This exercise asks for every line of the material that contains the word "black".

[Opening Collected material section]

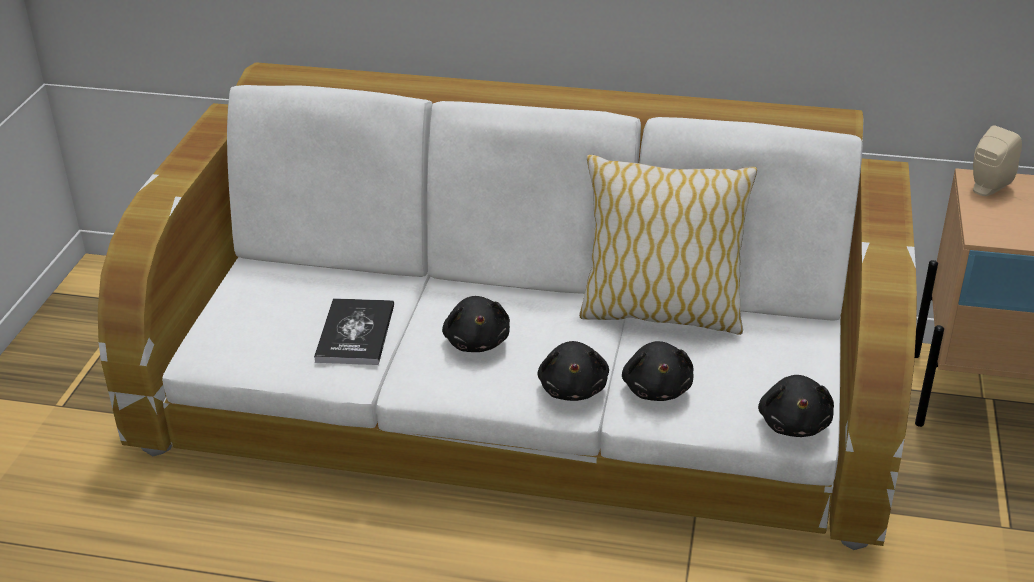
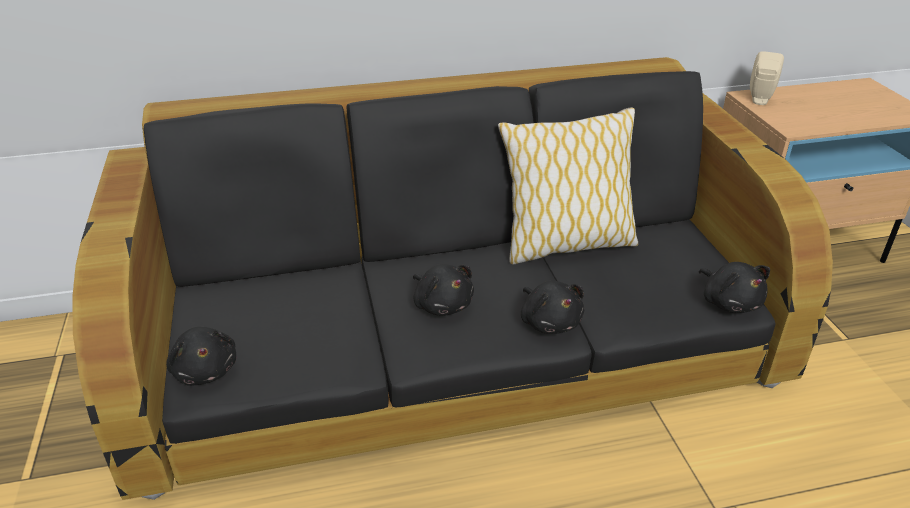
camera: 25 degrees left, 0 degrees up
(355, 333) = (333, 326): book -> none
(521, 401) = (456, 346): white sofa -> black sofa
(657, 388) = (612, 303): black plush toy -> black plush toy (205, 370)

[Closing Collected material section]

▶ [Result for this task]:
(521, 401) = (456, 346): white sofa -> black sofa
(657, 388) = (612, 303): black plush toy -> black plush toy (205, 370)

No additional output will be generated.